Over the weekend, the Modern Living Showhouse was unveiled during the Dwell on Design 2011 show in Los Angeles. The Showhouse integrates aesthetic design and sustainability unified in the creation process.
Walking into the Showhouse, the design, though modern in style, doesn’t shout “sustainability” to the untrained eye. But that’s not necessarily a bad thing. The sustainability features are built deep within the home.
This modular structure itself was the brainchild of Jonathan Davis of pieceHomes, a company which specializes in green, factory-built modular houses. The interior was designed by Zem Joaquin of ecofabulous, which focuses on stylish and sustainable living. The Davis and Joaquin collaboration yielded a result that was not only good for people, but good for the environment.

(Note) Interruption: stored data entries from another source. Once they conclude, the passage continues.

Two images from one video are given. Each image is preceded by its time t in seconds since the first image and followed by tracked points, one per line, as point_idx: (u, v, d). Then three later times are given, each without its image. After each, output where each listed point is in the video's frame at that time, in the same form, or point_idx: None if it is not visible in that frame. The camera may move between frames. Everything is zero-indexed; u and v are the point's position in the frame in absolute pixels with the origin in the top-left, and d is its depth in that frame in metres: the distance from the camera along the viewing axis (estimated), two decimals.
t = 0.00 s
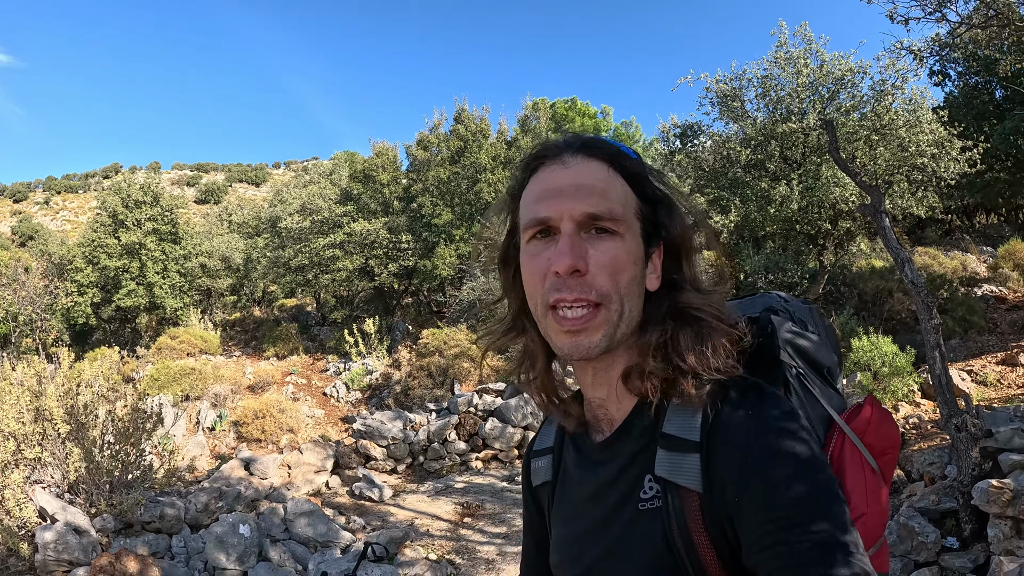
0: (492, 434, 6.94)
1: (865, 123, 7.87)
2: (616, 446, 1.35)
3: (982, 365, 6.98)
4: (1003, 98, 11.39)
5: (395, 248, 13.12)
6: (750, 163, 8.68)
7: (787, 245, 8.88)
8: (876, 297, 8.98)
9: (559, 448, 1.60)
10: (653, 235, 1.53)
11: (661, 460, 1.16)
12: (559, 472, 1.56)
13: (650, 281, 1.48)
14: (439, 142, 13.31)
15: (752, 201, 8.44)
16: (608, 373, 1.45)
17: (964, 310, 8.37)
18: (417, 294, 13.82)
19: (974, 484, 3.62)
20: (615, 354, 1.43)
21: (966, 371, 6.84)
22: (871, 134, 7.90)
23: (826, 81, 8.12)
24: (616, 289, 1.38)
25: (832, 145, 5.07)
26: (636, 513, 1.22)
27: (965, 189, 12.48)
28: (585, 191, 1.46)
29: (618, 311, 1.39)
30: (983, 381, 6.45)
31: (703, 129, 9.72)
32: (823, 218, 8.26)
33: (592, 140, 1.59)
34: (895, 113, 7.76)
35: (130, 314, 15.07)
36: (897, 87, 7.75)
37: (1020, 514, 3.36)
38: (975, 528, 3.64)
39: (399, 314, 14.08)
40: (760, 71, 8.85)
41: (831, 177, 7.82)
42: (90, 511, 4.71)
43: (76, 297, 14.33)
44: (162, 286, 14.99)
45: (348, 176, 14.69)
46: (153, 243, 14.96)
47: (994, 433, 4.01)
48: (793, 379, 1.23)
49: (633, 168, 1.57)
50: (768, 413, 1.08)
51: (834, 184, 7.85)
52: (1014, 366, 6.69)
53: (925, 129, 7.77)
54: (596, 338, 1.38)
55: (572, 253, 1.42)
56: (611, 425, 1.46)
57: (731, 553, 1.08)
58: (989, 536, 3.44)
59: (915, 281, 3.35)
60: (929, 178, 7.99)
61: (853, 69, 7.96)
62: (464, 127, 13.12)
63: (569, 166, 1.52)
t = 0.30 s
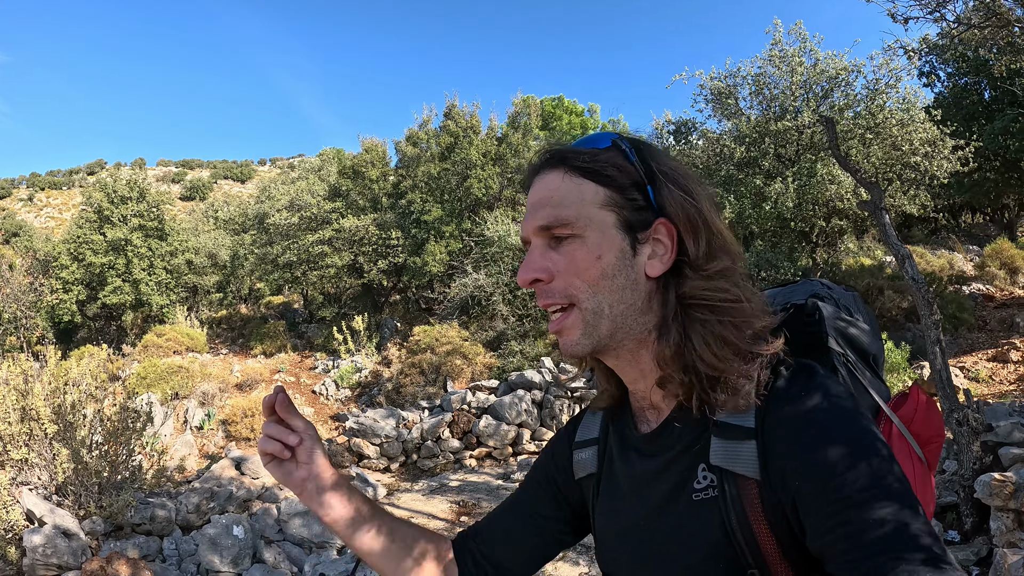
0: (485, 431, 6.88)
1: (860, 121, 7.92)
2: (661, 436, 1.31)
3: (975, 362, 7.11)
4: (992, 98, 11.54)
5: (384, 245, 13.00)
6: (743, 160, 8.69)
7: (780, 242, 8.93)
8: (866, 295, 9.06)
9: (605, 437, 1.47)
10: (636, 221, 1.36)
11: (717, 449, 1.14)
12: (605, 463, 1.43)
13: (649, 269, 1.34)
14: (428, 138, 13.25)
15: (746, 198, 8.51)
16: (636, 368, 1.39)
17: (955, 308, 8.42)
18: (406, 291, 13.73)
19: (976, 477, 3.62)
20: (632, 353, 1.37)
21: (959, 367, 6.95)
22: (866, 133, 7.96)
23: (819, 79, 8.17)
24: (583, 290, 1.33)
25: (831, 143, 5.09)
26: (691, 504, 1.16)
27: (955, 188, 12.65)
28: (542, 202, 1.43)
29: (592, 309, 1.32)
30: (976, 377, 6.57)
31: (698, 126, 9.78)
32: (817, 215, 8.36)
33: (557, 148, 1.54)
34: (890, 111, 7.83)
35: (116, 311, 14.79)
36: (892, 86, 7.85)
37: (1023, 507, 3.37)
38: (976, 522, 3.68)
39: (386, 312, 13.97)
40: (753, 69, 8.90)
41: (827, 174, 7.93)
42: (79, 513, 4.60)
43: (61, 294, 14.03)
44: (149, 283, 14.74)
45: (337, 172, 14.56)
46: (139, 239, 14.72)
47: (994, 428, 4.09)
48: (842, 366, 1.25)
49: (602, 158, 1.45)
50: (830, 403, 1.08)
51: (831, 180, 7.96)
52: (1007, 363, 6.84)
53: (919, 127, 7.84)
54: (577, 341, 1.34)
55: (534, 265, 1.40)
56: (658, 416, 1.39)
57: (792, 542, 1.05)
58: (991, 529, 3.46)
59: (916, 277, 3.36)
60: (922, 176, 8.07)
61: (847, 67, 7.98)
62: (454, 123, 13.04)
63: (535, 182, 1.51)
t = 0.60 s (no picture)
0: (478, 433, 6.83)
1: (859, 120, 7.94)
2: (670, 454, 1.21)
3: (969, 362, 7.17)
4: (984, 100, 11.65)
5: (374, 242, 12.84)
6: (739, 158, 8.72)
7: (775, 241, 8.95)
8: (858, 294, 9.11)
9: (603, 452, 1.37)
10: (664, 231, 1.32)
11: (731, 472, 1.05)
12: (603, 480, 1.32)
13: (669, 280, 1.30)
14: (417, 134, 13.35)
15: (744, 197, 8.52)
16: (642, 380, 1.32)
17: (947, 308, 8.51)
18: (395, 289, 13.59)
19: (983, 481, 3.64)
20: (641, 363, 1.31)
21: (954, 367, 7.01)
22: (864, 132, 8.00)
23: (817, 78, 8.17)
24: (603, 292, 1.26)
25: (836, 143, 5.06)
26: (699, 529, 1.08)
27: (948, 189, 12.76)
28: (568, 199, 1.37)
29: (610, 314, 1.25)
30: (972, 377, 6.62)
31: (693, 125, 9.79)
32: (814, 214, 8.34)
33: (587, 147, 1.49)
34: (888, 110, 7.86)
35: (101, 308, 14.47)
36: (889, 85, 7.89)
37: None
38: (981, 524, 3.69)
39: (376, 309, 13.81)
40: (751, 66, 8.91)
41: (825, 175, 7.93)
42: (63, 520, 4.45)
43: (45, 291, 13.69)
44: (134, 279, 14.45)
45: (326, 168, 14.35)
46: (125, 235, 14.42)
47: (1001, 430, 4.13)
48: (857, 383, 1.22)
49: (637, 161, 1.40)
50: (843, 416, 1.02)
51: (829, 180, 7.96)
52: (1002, 363, 6.89)
53: (916, 127, 7.86)
54: (590, 345, 1.27)
55: (552, 263, 1.33)
56: (661, 430, 1.31)
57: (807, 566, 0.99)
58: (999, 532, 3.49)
59: (922, 279, 3.34)
60: (917, 176, 8.10)
61: (845, 67, 8.00)
62: (446, 119, 12.92)
63: (560, 179, 1.45)
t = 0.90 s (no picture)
0: (492, 431, 6.81)
1: (873, 118, 7.78)
2: (609, 449, 1.33)
3: (987, 364, 6.99)
4: (1002, 98, 11.40)
5: (389, 241, 12.92)
6: (754, 157, 8.64)
7: (791, 241, 8.81)
8: (876, 295, 8.93)
9: (539, 453, 1.57)
10: (628, 240, 1.54)
11: (664, 467, 1.14)
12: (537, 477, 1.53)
13: (629, 284, 1.49)
14: (434, 134, 13.14)
15: (759, 196, 8.43)
16: (592, 376, 1.45)
17: (965, 308, 8.33)
18: (411, 288, 13.65)
19: (996, 484, 3.58)
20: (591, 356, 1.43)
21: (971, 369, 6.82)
22: (879, 130, 7.84)
23: (831, 76, 8.06)
24: (588, 287, 1.41)
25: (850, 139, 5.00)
26: (636, 521, 1.20)
27: (964, 189, 12.51)
28: (557, 193, 1.50)
29: (593, 309, 1.40)
30: (988, 378, 6.42)
31: (707, 124, 9.69)
32: (829, 213, 8.14)
33: (565, 144, 1.63)
34: (903, 108, 7.70)
35: (120, 307, 14.77)
36: (905, 82, 7.75)
37: None
38: (993, 529, 3.58)
39: (391, 309, 13.91)
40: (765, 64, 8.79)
41: (840, 173, 7.75)
42: (77, 513, 4.60)
43: (64, 290, 14.02)
44: (153, 279, 14.72)
45: (342, 169, 14.46)
46: (144, 235, 14.70)
47: (1014, 431, 3.93)
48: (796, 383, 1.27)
49: (612, 172, 1.60)
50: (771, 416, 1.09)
51: (843, 179, 7.77)
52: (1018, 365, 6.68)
53: (932, 125, 7.73)
54: (571, 337, 1.40)
55: (543, 254, 1.45)
56: (598, 429, 1.46)
57: (740, 553, 1.08)
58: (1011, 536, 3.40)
59: (936, 277, 3.28)
60: (935, 175, 7.94)
61: (859, 64, 7.90)
62: (461, 119, 12.97)
63: (543, 170, 1.57)
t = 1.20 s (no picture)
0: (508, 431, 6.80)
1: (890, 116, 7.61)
2: (571, 452, 1.35)
3: (1005, 366, 6.79)
4: None
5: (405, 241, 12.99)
6: (769, 156, 8.51)
7: (807, 240, 8.67)
8: (894, 296, 8.73)
9: (499, 458, 1.59)
10: (588, 244, 1.60)
11: (627, 467, 1.17)
12: (500, 482, 1.55)
13: (587, 288, 1.53)
14: (451, 133, 13.17)
15: (773, 196, 8.33)
16: (554, 378, 1.47)
17: (984, 309, 8.11)
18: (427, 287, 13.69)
19: (1009, 490, 3.48)
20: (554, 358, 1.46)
21: (989, 371, 6.64)
22: (895, 128, 7.68)
23: (848, 73, 7.91)
24: (557, 290, 1.44)
25: (864, 138, 4.91)
26: (602, 522, 1.23)
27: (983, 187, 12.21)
28: (525, 196, 1.52)
29: (562, 312, 1.44)
30: (1006, 381, 6.22)
31: (722, 122, 9.56)
32: (846, 212, 8.00)
33: (528, 147, 1.66)
34: (920, 105, 7.53)
35: (140, 305, 15.08)
36: (922, 79, 7.58)
37: None
38: (1005, 536, 3.49)
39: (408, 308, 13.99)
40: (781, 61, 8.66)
41: (855, 171, 7.64)
42: (91, 506, 4.76)
43: (84, 289, 14.37)
44: (172, 278, 15.02)
45: (359, 169, 14.57)
46: (164, 235, 15.00)
47: None
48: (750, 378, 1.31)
49: (573, 179, 1.67)
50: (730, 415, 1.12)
51: (860, 176, 7.68)
52: None
53: (949, 123, 7.57)
54: (541, 339, 1.42)
55: (515, 257, 1.46)
56: (559, 432, 1.48)
57: (703, 549, 1.11)
58: None
59: (950, 277, 3.21)
60: (952, 173, 7.77)
61: (876, 61, 7.75)
62: (477, 119, 13.00)
63: (508, 172, 1.58)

“The Modern Living Showhouse is a fantastic, innovative example of a highly-functional, beautiful, and affordable execution of residential design using reclaimed and sustainable materials. This is what happens when creativity and good design work together for the greater good of the environment,” says Michela O’Connor Abrams, President, Dwell Media LLC.
(For an exhaustive list of all the sustainable features, check out the ecofabulous website.)
The Showhouse makes excellent use of solar energy. It was designed to have big glass windows and sliding doors on the southern side, in order to maximize use of passive solar. More natural light leads to more energy savings. Many renewable and recyclable materials were used to build the home. Flooring was made from cork – an amazing renewable resource since the tree never has to be cut down during cork harvesting. And the cork on the harvested trees eventually grows back too!
The kitchen counter top is made of recycled glass and concrete. While it is comparable in price to natural stone, its impact to the environment is far less.
Even the bathroom had an innovative use of materials. The tile grout in the shower was extremely fascinating. (Who would ever get excited about tile grout, except an eco-nerd?) The tile grout was made from the very dust and debris of the tile it was grouting! How is that for going cradle-to-cradle?
All in all, this is a wonderful example of sustainability incorporated and coexisting within design.